The entire system is made with service and durability in mind. The moving parts are easily accessible and interchangeable for when that situation may arise. Any part that may find itself broken can be quickly accessed.

The final stop of the tour was at Rich Ro Colony in St. John’s, Michigan. The 2,750-cow farm owned by Glenn and Brett Feldpausch uses the FutureCow prep system as well. The farm has a 160,000 average somatic cell count, and they have been using the mechanical brush unit for five years.

The ability to have a consistent and thorough cow prep routine has allowed Rich Ro Colony to produce high-quality milk day in and day out for years. PD

Ashley Messing-Kennedy is a freelance writer and a dairy producer in Bad Axe, Michigan.

Dairy producers from across the U.S. saw a variety of new technologies and management strategies on the recent Dairy Innovation Tour.

TOP RIGHT: Rich Ro Colony in St. John’s, Michigan, utilizes prep timers in the parlor for maximum efficiency. When the employee starts prepping the first cow in the section, he or she presses the button and the 120 seconds starts counting down.

TOP MIDDLE RIGHT: Gingrich Meadows Dairy in Leroy, Michigan, plans to grow their herd internally to 450, growth that is possible with less labor because of their four-box robotic milking system.

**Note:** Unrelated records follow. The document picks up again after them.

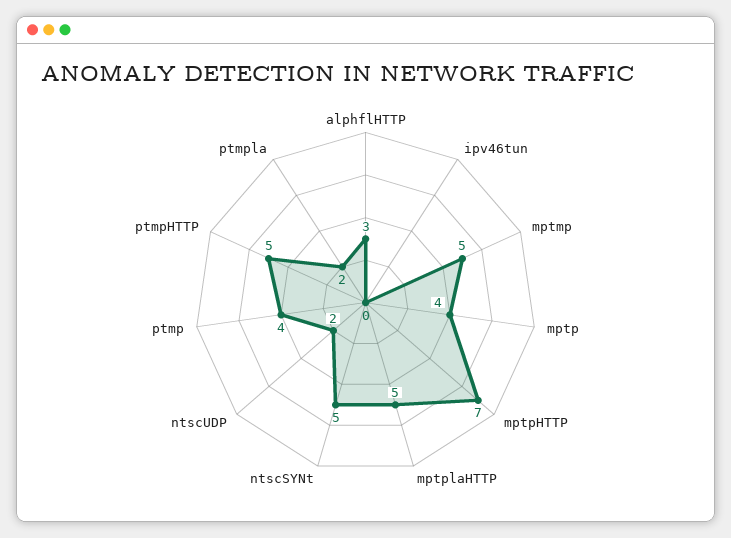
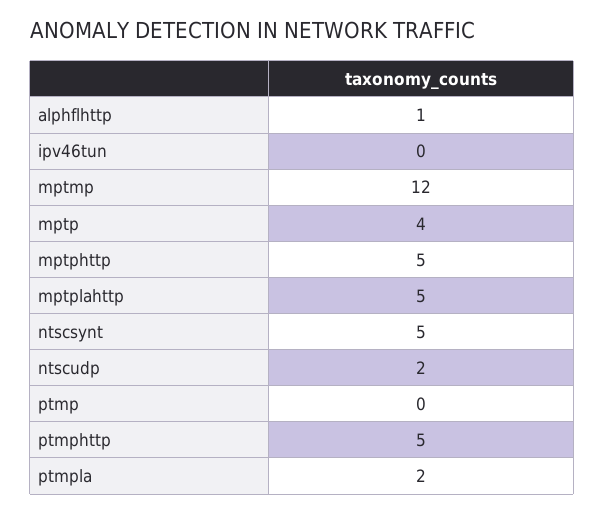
  {
-   "alphflHTTP": 3,
+   "alphflHTTP": 1,
    "ipv46tun": 0,
-   "mptmp": 5,
+   "mptmp": 12,
    "mptp": 4,
-   "mptpHTTP": 7,
+   "mptpHTTP": 5,
    "mptplaHTTP": 5,
    "ntscSYNt": 5,
    "ntscUDP": 2,
-   "ptmp": 4,
+   "ptmp": 0,
    "ptmpHTTP": 5,
    "ptmpla": 2
  }

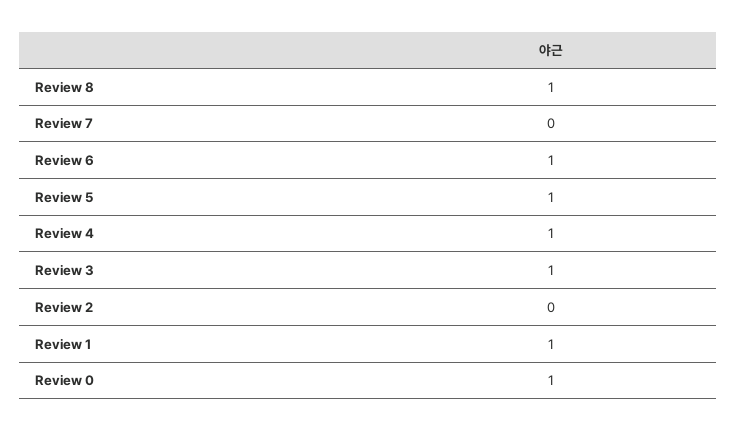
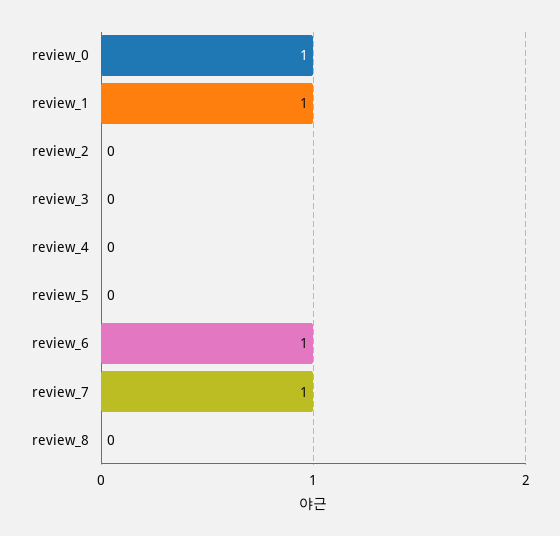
  {
-   "Review 8": 1,
+   "Review 8": 0,
-   "Review 7": 0,
+   "Review 7": 1,
    "Review 6": 1,
-   "Review 5": 1,
+   "Review 5": 0,
-   "Review 4": 1,
+   "Review 4": 0,
-   "Review 3": 1,
+   "Review 3": 0,
    "Review 2": 0,
    "Review 1": 1,
    "Review 0": 1
  }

BOTTOM MIDDLE RIGHT: An employee at Hillhaven Farms in Edmore, Michigan, operates a teat-scrubbing system that washes, disinfects, dries and stimulates the teats in the parlor.

BOTTOM RIGHT: The Vanderploeg family of Ithaca, Michigan, recently installed a 72-stall rotary parlor that was designed to offer accessibility for easy maintenance and optimal parlor throughput. Photos courtesy of Ashley Messing-Kennedy.